### DIRECTIONS FOR THIS TASK:
The listing must be reproduced in full, exactly as it stands.

**** DATA SHOWN

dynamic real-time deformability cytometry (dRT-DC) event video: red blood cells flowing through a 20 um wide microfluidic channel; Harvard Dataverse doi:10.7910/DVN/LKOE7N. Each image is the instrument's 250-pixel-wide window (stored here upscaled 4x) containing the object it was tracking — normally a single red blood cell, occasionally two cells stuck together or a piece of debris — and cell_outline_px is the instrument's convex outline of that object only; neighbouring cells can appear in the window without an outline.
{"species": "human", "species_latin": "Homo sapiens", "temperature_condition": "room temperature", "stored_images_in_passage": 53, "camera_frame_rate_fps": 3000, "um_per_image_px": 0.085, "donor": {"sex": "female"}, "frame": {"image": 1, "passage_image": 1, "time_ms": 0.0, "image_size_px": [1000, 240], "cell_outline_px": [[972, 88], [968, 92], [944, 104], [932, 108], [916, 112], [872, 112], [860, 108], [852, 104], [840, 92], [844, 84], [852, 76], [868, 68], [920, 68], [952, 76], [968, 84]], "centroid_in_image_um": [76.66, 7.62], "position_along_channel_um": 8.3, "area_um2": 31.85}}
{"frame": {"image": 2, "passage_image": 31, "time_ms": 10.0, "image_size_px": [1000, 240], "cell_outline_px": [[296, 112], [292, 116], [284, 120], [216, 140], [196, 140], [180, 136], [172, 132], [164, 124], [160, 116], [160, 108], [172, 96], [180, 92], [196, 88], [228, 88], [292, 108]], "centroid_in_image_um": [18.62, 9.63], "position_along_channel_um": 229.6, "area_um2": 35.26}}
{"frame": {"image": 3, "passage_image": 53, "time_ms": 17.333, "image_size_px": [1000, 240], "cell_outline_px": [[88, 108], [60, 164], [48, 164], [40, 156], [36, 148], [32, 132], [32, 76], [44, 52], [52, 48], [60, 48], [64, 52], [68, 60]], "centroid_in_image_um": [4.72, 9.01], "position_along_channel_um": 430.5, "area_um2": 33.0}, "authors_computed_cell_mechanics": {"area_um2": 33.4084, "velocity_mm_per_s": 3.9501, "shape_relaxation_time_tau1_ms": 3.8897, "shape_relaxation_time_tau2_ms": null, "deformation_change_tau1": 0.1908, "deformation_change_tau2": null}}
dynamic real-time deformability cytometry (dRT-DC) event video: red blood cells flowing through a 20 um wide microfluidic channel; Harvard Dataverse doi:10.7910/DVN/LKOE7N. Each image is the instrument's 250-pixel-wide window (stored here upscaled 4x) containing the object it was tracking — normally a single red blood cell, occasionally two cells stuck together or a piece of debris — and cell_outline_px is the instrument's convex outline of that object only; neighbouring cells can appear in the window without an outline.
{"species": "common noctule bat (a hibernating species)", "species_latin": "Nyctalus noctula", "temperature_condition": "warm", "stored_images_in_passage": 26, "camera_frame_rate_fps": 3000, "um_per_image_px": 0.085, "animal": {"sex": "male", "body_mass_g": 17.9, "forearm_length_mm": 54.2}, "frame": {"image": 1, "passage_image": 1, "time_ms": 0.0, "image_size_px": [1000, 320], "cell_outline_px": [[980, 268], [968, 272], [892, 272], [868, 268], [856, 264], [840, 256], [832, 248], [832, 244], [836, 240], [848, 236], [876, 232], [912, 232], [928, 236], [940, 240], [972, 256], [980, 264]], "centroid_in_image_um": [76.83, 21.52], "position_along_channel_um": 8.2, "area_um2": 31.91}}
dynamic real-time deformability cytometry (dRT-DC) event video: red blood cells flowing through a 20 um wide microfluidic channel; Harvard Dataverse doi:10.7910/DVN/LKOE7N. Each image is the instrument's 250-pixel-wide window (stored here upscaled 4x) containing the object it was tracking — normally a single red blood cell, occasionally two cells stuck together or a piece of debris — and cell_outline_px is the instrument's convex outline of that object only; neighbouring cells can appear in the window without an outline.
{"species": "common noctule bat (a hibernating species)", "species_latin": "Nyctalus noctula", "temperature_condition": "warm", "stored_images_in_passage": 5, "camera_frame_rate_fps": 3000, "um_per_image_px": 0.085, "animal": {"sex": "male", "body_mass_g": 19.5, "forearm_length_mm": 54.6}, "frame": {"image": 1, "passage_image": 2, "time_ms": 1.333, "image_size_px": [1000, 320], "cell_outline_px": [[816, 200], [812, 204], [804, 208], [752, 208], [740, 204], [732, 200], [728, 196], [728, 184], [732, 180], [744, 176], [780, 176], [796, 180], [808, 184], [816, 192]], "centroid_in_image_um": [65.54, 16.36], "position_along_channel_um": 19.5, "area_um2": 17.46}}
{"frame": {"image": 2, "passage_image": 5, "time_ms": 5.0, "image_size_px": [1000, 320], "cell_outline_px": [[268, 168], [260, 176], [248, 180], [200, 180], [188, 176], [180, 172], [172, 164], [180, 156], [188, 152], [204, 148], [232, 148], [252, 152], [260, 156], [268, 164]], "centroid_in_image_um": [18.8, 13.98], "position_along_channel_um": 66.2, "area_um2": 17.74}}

********

### EXERCISE RESPONSE:
dynamic real-time deformability cytometry (dRT-DC) event video: red blood cells flowing through a 20 um wide microfluidic channel; Harvard Dataverse doi:10.7910/DVN/LKOE7N. Each image is the instrument's 250-pixel-wide window (stored here upscaled 4x) containing the object it was tracking — normally a single red blood cell, occasionally two cells stuck together or a piece of debris — and cell_outline_px is the instrument's convex outline of that object only; neighbouring cells can appear in the window without an outline.
{"species": "human", "species_latin": "Homo sapiens", "temperature_condition": "room temperature", "stored_images_in_passage": 53, "camera_frame_rate_fps": 3000, "um_per_image_px": 0.085, "donor": {"sex": "female"}, "frame": {"image": 1, "passage_image": 1, "time_ms": 0.0, "image_size_px": [1000, 240], "cell_outline_px": [[972, 88], [968, 92], [944, 104], [932, 108], [916, 112], [872, 112], [860, 108], [852, 104], [840, 92], [844, 84], [852, 76], [868, 68], [920, 68], [952, 76], [968, 84]], "centroid_in_image_um": [76.66, 7.62], "position_along_channel_um": 8.3, "area_um2": 31.85}}
{"frame": {"image": 2, "passage_image": 31, "time_ms": 10.0, "image_size_px": [1000, 240], "cell_outline_px": [[296, 112], [292, 116], [284, 120], [216, 140], [196, 140], [180, 136], [172, 132], [164, 124], [160, 116], [160, 108], [172, 96], [180, 92], [196, 88], [228, 88], [292, 108]], "centroid_in_image_um": [18.62, 9.63], "position_along_channel_um": 229.6, "area_um2": 35.26}}
{"frame": {"image": 3, "passage_image": 53, "time_ms": 17.333, "image_size_px": [1000, 240], "cell_outline_px": [[88, 108], [60, 164], [48, 164], [40, 156], [36, 148], [32, 132], [32, 76], [44, 52], [52, 48], [60, 48], [64, 52], [68, 60]], "centroid_in_image_um": [4.72, 9.01], "position_along_channel_um": 430.5, "area_um2": 33.0}, "authors_computed_cell_mechanics": {"area_um2": 33.4084, "velocity_mm_per_s": 3.9501, "shape_relaxation_time_tau1_ms": 3.8897, "shape_relaxation_time_tau2_ms": null, "deformation_change_tau1": 0.1908, "deformation_change_tau2": null}}
dynamic real-time deformability cytometry (dRT-DC) event video: red blood cells flowing through a 20 um wide microfluidic channel; Harvard Dataverse doi:10.7910/DVN/LKOE7N. Each image is the instrument's 250-pixel-wide window (stored here upscaled 4x) containing the object it was tracking — normally a single red blood cell, occasionally two cells stuck together or a piece of debris — and cell_outline_px is the instrument's convex outline of that object only; neighbouring cells can appear in the window without an outline.
{"species": "common noctule bat (a hibernating species)", "species_latin": "Nyctalus noctula", "temperature_condition": "warm", "stored_images_in_passage": 26, "camera_frame_rate_fps": 3000, "um_per_image_px": 0.085, "animal": {"sex": "male", "body_mass_g": 17.9, "forearm_length_mm": 54.2}, "frame": {"image": 1, "passage_image": 1, "time_ms": 0.0, "image_size_px": [1000, 320], "cell_outline_px": [[980, 268], [968, 272], [892, 272], [868, 268], [856, 264], [840, 256], [832, 248], [832, 244], [836, 240], [848, 236], [876, 232], [912, 232], [928, 236], [940, 240], [972, 256], [980, 264]], "centroid_in_image_um": [76.83, 21.52], "position_along_channel_um": 8.2, "area_um2": 31.91}}
dynamic real-time deformability cytometry (dRT-DC) event video: red blood cells flowing through a 20 um wide microfluidic channel; Harvard Dataverse doi:10.7910/DVN/LKOE7N. Each image is the instrument's 250-pixel-wide window (stored here upscaled 4x) containing the object it was tracking — normally a single red blood cell, occasionally two cells stuck together or a piece of debris — and cell_outline_px is the instrument's convex outline of that object only; neighbouring cells can appear in the window without an outline.
{"species": "common noctule bat (a hibernating species)", "species_latin": "Nyctalus noctula", "temperature_condition": "warm", "stored_images_in_passage": 5, "camera_frame_rate_fps": 3000, "um_per_image_px": 0.085, "animal": {"sex": "male", "body_mass_g": 19.5, "forearm_length_mm": 54.6}, "frame": {"image": 1, "passage_image": 2, "time_ms": 1.333, "image_size_px": [1000, 320], "cell_outline_px": [[816, 200], [812, 204], [804, 208], [752, 208], [740, 204], [732, 200], [728, 196], [728, 184], [732, 180], [744, 176], [780, 176], [796, 180], [808, 184], [816, 192]], "centroid_in_image_um": [65.54, 16.36], "position_along_channel_um": 19.5, "area_um2": 17.46}}
{"frame": {"image": 2, "passage_image": 5, "time_ms": 5.0, "image_size_px": [1000, 320], "cell_outline_px": [[268, 168], [260, 176], [248, 180], [200, 180], [188, 176], [180, 172], [172, 164], [180, 156], [188, 152], [204, 148], [232, 148], [252, 152], [260, 156], [268, 164]], "centroid_in_image_um": [18.8, 13.98], "position_along_channel_um": 66.2, "area_um2": 17.74}}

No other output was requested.